А в Петровском парке располагался не только «Яр», но и знаменитая вилла Рябушинского «Черный лебедь», так описываемая биографом издателя: «За строгим гармоничным фасадом виллы (архитектор В. Д. Адамович построил ее в стиле неоклассицизма) скрывался экзотический интерьер: причудливая мебель, изготовленная по специальному заказу с маркой в виде черного лебедя, спальни, обтянутые парчой и шелком и пропитанные ароматными восточными курениями, драгоценные фарфоровые вазы, фигурки драконов с устрашающими мордами, привезенные хозяином с островов Майорки, и отравленные стрелы дикарей с Новой Гвинеи. Все столовое убранство было с тем же вензелем: скатерти, салфетки, посуда, серебряные приборы. Черный лебедь красовался на бокалах и рюмках из тончайшего венецианского стекла, сделанных в Италии по особому заказу хозяина. <…> Гости были поражены, едва вступив за порог сада; они увидели дорожки, обрамленные рядами высаженных в грунт пальм, и клумбу перед террасой, сплошь засаженные орхидеями и другими тропическими растениями. На этом сюрпризы не кончились: в саду у собачьей конуры сидел на цепи молодой леопард! У входа в сад был воздвигнут мраморный саркофаг, увенчанный бронзовой фигурой быка, — здесь должны были покоиться останки хозяина после его смерти. В саду били упругие струи фонтана; распушив веером узорчатые хвосты, прогуливались павлины, бегали золотистые фазаны, пели заморские птицы с невиданно ярким оперением»
[624]— и так далее. «Жрицы любви, облаченные в наготу», описанные в рассказе, выглядят не вполне уместными в солидном ресторане, зато вполне очевидно напоминают о легендах про «афинские ночи с голыми актрисами» [625]в «Черном лебеде».Но, пожалуй, самым существенным в рассказе Мерсеро являются не конкретные намеки на людей и обстоятельства, а попытка описания того самого воздуха русского символизма, о котором впоследствии с таким знанием дела говорил Ходасевич и который пытался сравнительно немногими штрихами описать в своих воспоминаниях.

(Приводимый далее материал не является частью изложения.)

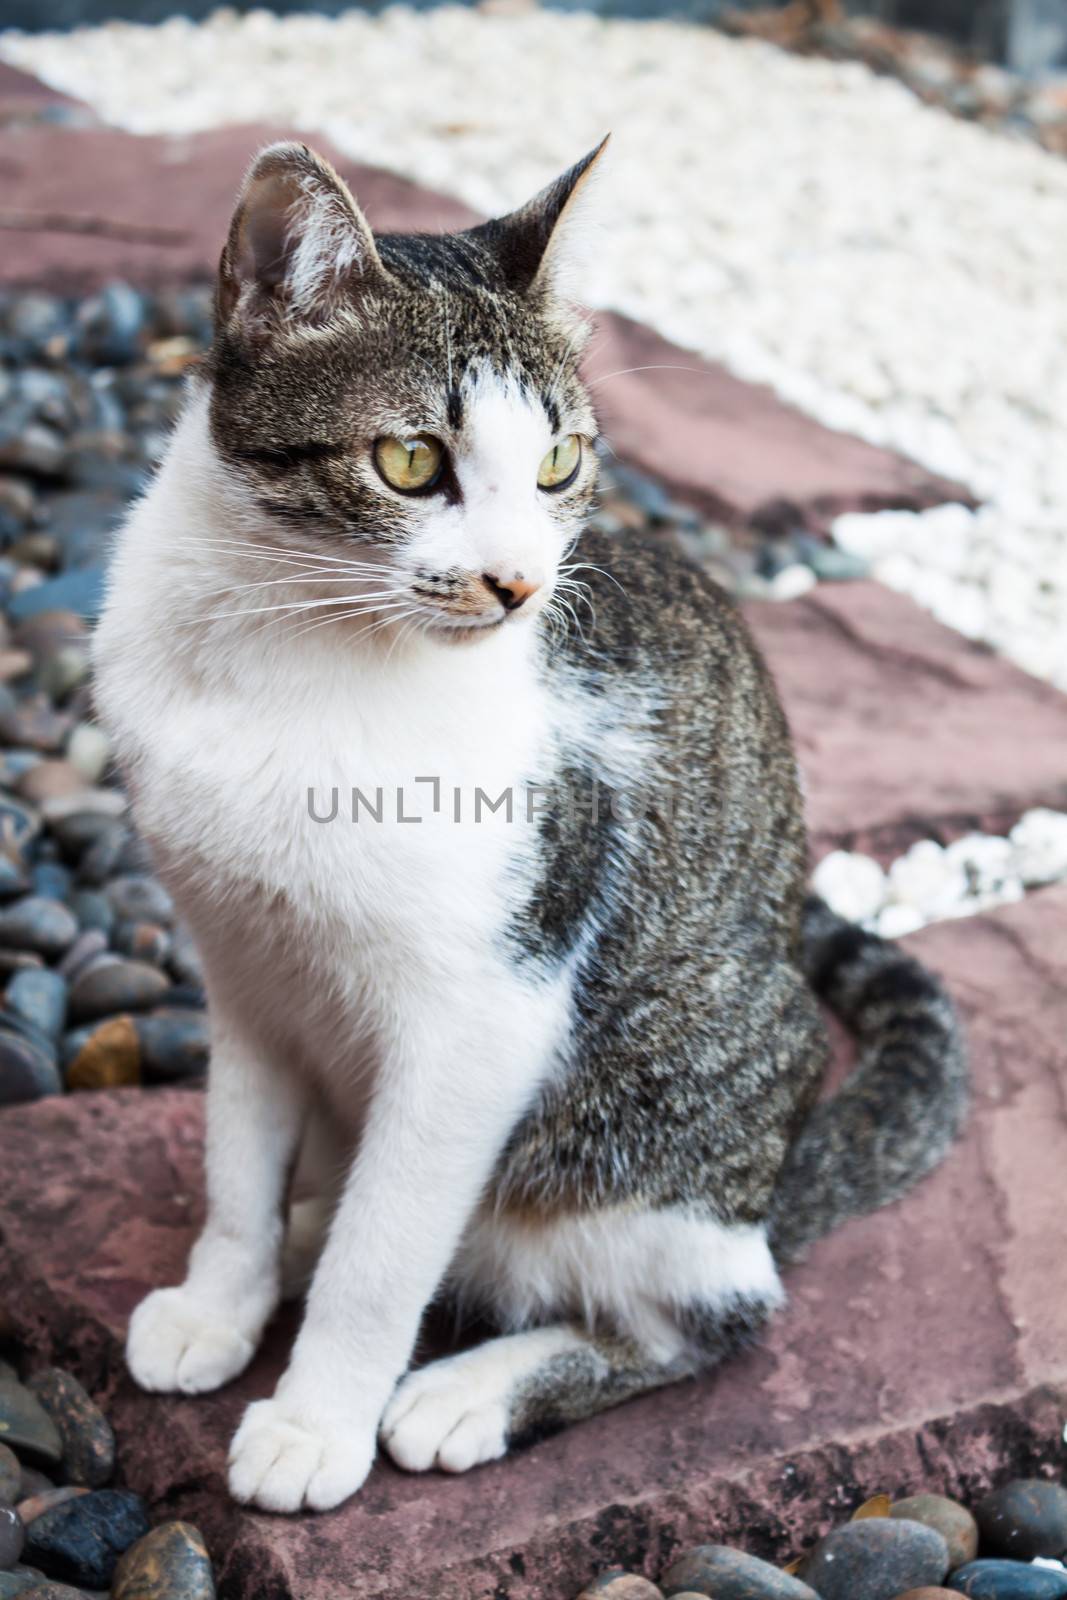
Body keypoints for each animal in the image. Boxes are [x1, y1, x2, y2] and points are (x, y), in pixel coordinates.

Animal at [93, 137, 966, 1510]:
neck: (289, 646)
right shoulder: (242, 965)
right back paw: (305, 1230)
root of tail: (771, 1189)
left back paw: (468, 1388)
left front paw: (316, 1422)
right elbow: (236, 1160)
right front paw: (220, 1297)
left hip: (655, 1135)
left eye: (558, 464)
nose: (514, 583)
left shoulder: (486, 1010)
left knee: (711, 1313)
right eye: (409, 461)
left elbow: (386, 1256)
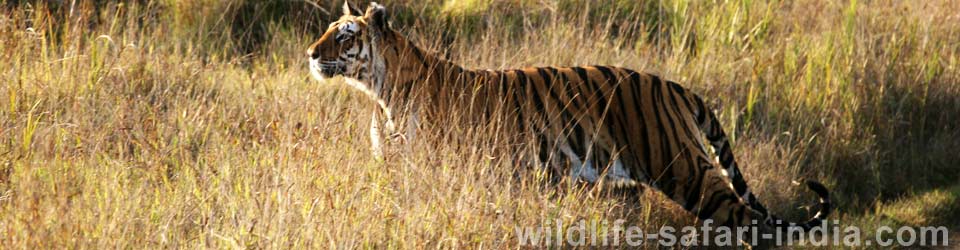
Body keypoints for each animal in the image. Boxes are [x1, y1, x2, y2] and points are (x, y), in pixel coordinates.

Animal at [310, 1, 832, 232]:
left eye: (344, 36)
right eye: (328, 30)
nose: (310, 54)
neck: (381, 92)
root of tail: (674, 86)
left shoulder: (439, 171)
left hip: (684, 168)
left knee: (750, 221)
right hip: (628, 180)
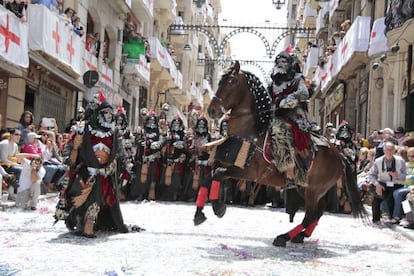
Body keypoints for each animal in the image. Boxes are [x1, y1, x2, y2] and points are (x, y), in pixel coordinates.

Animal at [207, 61, 366, 247]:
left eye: (231, 82)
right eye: (220, 82)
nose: (212, 110)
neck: (252, 132)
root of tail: (339, 156)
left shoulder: (252, 173)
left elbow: (220, 173)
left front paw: (218, 208)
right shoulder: (228, 162)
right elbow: (215, 174)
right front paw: (211, 207)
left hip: (313, 190)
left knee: (310, 215)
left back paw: (284, 237)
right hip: (305, 187)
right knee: (317, 212)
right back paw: (300, 236)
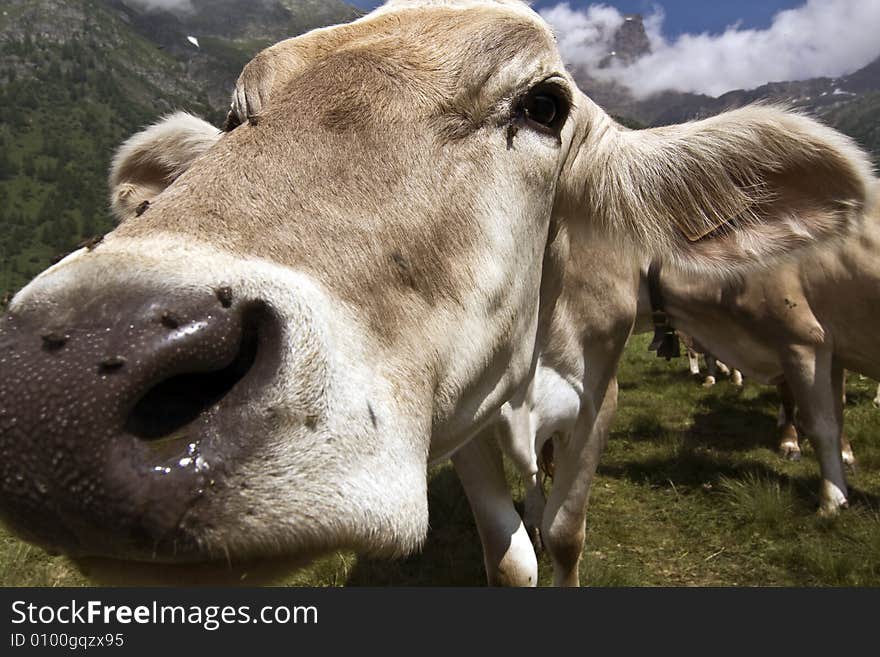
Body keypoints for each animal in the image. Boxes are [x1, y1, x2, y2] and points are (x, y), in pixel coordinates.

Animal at [0, 0, 872, 584]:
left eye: (545, 104)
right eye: (237, 115)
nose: (61, 387)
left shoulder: (602, 395)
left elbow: (566, 535)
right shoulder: (462, 415)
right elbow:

Мерсеро (хотя и не слишком разбирающийся в русской жизни) фиксировал его в те моменты, когда он еще не истощился, и фиксировал (что немаловажно) с удивлением человека из совсем иной культурной среды. Как кажется, это следует заметить, чтобы провести существенную разграничительную черту между русским символизмом периода его высшего расцвета и полной завершенности, — и символизмом французским, отголоски которого были еще вполне живы в быте и творчестве «Аббатства».

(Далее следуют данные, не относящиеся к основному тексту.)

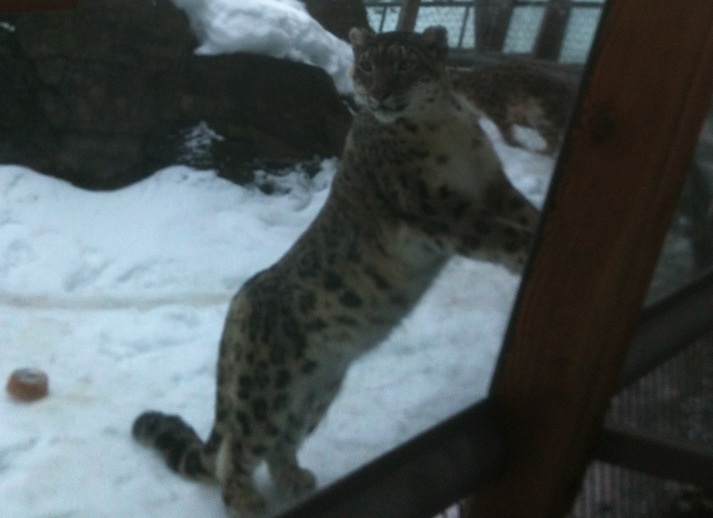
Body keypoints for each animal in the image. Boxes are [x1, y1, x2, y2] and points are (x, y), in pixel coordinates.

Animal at [132, 26, 539, 517]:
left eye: (403, 64)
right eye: (366, 65)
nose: (379, 94)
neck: (447, 127)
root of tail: (236, 308)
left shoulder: (493, 187)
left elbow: (522, 213)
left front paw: (547, 224)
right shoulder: (437, 209)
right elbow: (496, 235)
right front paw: (527, 249)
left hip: (315, 390)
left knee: (280, 441)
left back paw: (295, 480)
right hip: (264, 389)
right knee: (238, 448)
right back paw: (248, 501)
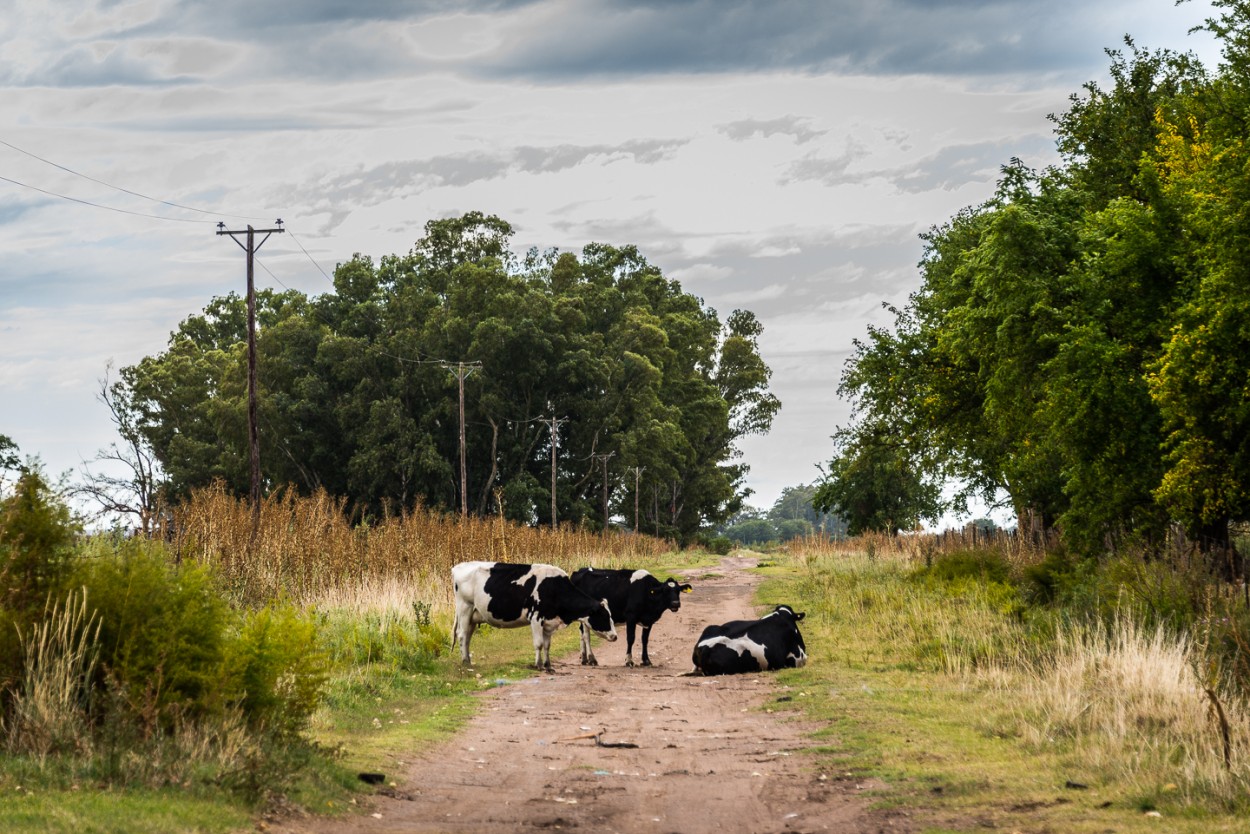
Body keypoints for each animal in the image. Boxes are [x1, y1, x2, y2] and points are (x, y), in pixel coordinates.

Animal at [455, 560, 620, 670]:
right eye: (604, 617)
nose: (615, 636)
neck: (555, 589)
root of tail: (459, 566)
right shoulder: (535, 618)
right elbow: (539, 644)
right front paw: (539, 665)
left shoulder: (548, 622)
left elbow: (547, 645)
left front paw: (548, 665)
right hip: (465, 608)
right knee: (462, 635)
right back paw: (465, 662)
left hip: (473, 616)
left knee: (468, 637)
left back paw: (468, 659)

Прежде всего это относится к ресторанной обстановке, в которой происходит действие рассказа. Напомним уже не раз цитировавшиеся воспоминания Ходасевича:
«Мы с Муни сидели в ресторане „Прага“, зал которого разделялся широкой аркой. По бокам арки висели занавеси. У одной из них, спиной к нам, держась правой рукой за притолоку, а левую заложив за пояс, стоял половой в своей белой рубахе и в белых штанах. Немного спустя из-за арки появился другой, такого же роста, и стал лицом к нам и к первому половому, случайно в точности повторив его позу, но в обратном порядке <…> Казалось, это стоит один человек — перед зеркалом. <…> Мы стали следить. Стоявший спиною к нам опустил правую руку. В тот же миг другой опустил свою левую. Первый сделал еще какое-то движение — второй опять с точностью отразил его. Потом еще и еще. Это становилось жутко. Муни смотрел, молчал и постукивал ногой. Внезапно второй стремительно исчез за выступами арки. Должно быть, его позвали. Муни вскочил, побледнев, как мел. Потом успокоился и сказал:
— Если бы ушел наш, а отражение осталось, я бы не вынес. Послушай, что с сердцем делается»

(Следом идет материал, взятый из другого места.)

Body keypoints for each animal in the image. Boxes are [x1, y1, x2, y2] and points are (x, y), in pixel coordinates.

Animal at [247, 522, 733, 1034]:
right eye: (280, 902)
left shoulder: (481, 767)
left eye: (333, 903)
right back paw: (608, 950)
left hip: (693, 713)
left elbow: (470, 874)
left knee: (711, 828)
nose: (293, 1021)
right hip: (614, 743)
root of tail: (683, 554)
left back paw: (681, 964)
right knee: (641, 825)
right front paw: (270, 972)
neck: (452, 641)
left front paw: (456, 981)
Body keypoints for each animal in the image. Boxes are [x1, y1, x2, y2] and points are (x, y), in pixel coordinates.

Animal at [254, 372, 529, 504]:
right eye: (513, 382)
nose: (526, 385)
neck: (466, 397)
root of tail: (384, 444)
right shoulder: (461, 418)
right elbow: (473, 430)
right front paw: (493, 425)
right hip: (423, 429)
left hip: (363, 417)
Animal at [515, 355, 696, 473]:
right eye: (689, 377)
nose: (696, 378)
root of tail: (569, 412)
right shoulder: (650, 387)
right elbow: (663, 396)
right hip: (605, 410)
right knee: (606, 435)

[626].Подобное отношение к бытовым «ужасикам» в 1923 году О. Мандельштам воспринимал как симптом «культурной отсталости и запущенности берлинской провинции и художественного одичания даже лучших ее представителей» (имея в виду не кого-нибудь, а Андрея Белого)
[627], но в 1906–1907 годах ощущение того, что магическое начало является частью повседневности, было неотъемлемой частью мироощущения едва ли не всех, сколько-нибудь к русскому символизму причастных.